Ankara gefährdet Waffenstillstand mit der PKK

Angriffe gegen die Terrormiliz IS, Attacken gegen Stellungen der PKK - die Türkei sorgt für Unruhe im eigenen Land.

Mit Wasserwerfern und Tränengas ist die türkische Polizei in Ankara gegen Anti-Kriegs-Demonstranten vorgegangen. Die Sicherheitskräfte drängten etwa 1000 Menschen zurück, die sich am Samstag in der türkischen Hauptstadt versammelt hatten, um gegen die Militäraktionen in Syrien und dem Irak und gegen die Terrormiliz IS zu protestieren. Nach Angaben türkischer Medien wurden rund 30 Menschen festgenommen.

Die Nachrichtenagentur Dogan berichtete zudem, dass im Istanbuler Stadtteil Gazi eine Kundgebung zum Gedenken an den linken Aktivisten Günay Özaslan mit Wasserwerfern aufgelöst worden sei. Özaslan war am Freitag bei einer Polizeirazzia getötet worden. Zuvor war ein für diesen Sonntag geplanter "Friedensmarsch" der Kurdenpartei HDP in Istanbul verboten worden.

PKK: Waffenstillstand beendet

Die türkische Luftwaffe hatte am Samstag ihre Angriffe auf Stellungen der Dschihadisten des sogenannten "Islamischen Staat" fortgesetzt. Sie nahm außerdem auch Lager der in der Türkei verbotenen Kurdischen Arbeiterpartei PKK im Norden des Irak unter Feuer. Ministerpräsident Ahmet Davutoglu sagte, die am Freitag begonnenen Einsätze würden so lange fortgesetzt, wie eine Bedrohung der Türkei bestehe.

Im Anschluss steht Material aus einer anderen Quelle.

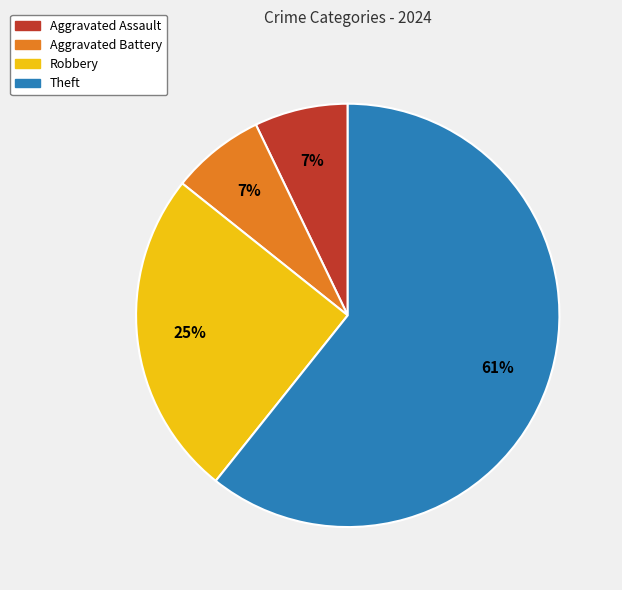

Does Theft represent more than half of the total?

Yes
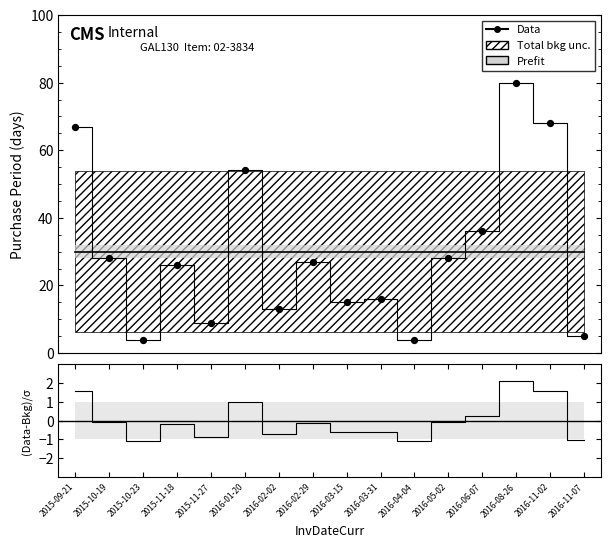

Which series has the widest spread of Y values?

Data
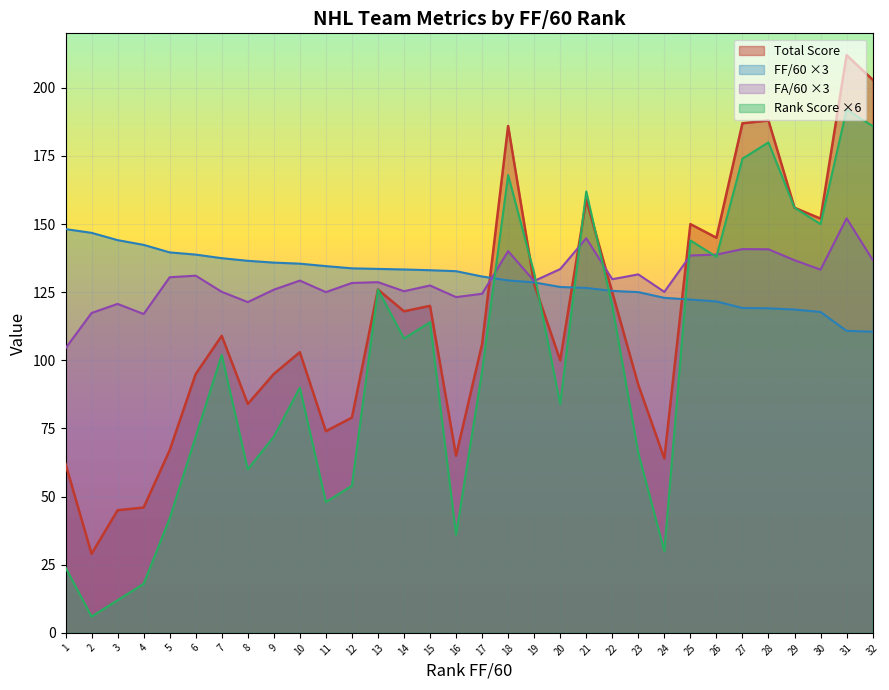

What value does the Rank Score series have at 9?

12.0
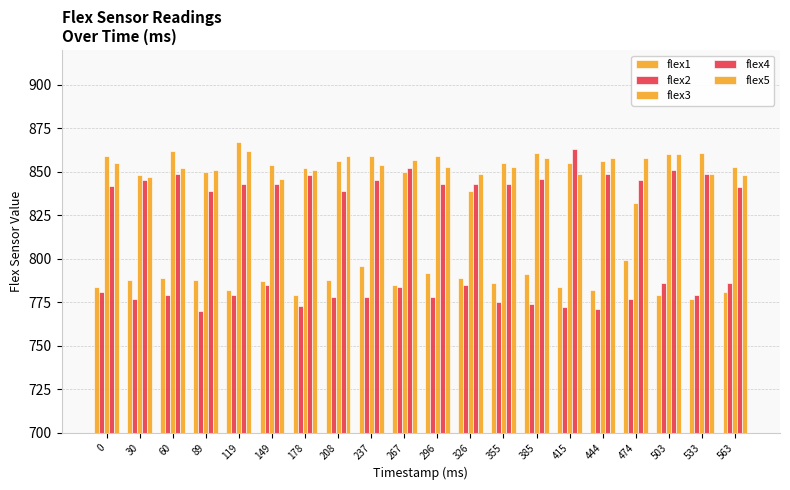

How many data points in flex1 are less than 787?

10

Karte Türkische Angriffe gegen IS in Syrien und Kurdische Stützpunkte im Nord-Irak

Hier griff die türkische Luftwaffe an

Auslöser für die Militäraktionen gegen den IS war ein Selbstmordanschlag in der türkischen Grenzstadt Suruc, bei dem am Montag 32 Menschen getötet wurden. Der Anschlag wird dem IS zugeschrieben. Die PKK kündigte nach den Angriffen den seit 2013 geltenden, aber brüchigen Waffenstillstand mit der türkischen Regierung auf. Die Bedingungen dafür seien eliminiert worden, sagte ein Sprecher der kurdischen Volksverteidigungskräfte, dem militärischen Flügel der PKK. Diese hatten sich zuvor zur Tötung zweier Polizisten in der Türkei bekannt. Die beiden hätten dem IS nahegestanden, erklärten sie.

Die deutsche Verteidigungsministerin Ursula von der Leyen kritisierte das türkische Vorgehen gegen die PKK. Ankara dürfe den eigeschlagegen Pfad der Versöhnung mit der PKK nicht verlassen, sagte sie der "Bild am Sonntag". Die türkischen Luftangriffe auf Lager der Kurdenmiliz in Norden des Irak waren in Berlin parteiübergreifend auf scharfe Kritik gestoßen. Deutschland bildet kurdische Peschmerga im Irak für den Kampf gegen den IS aus.

Teheran verurteilt türkischen "Alleingang"

Derweil ging die Regierung in Ankara auch im eigenen Land weiter gegen mutmaßlich IS- und PKK-Mitglieder vor. Bei Razzien wurden hunderte Menschen festgenommen. Kundgebungen gegen die Regierung wurden in den vergangenen Tagen bereits mehrfach gewaltsam aufgelöst.

Kritik an den türkischen Angriffen in Syrien kam aus dem Iran. Nach den Worten von Außenamtssprecherin Marsieh Afcham wäre eine gemeinsame Zusammenarbeit der regionalen Staaten im Kampf gegen den IS effektiver als ein Alleingang der Türkei. Weiterhin sollte auch im Kampf gegen Terroristen die territoriale Integrität der Nachbarländer respektiert werden, sagte Afcham der Nachrichtenagentur IRNA. Teheran steht in der Syrien-Krise auf der Seite des Regimes von Präsident Baschar al-Assad.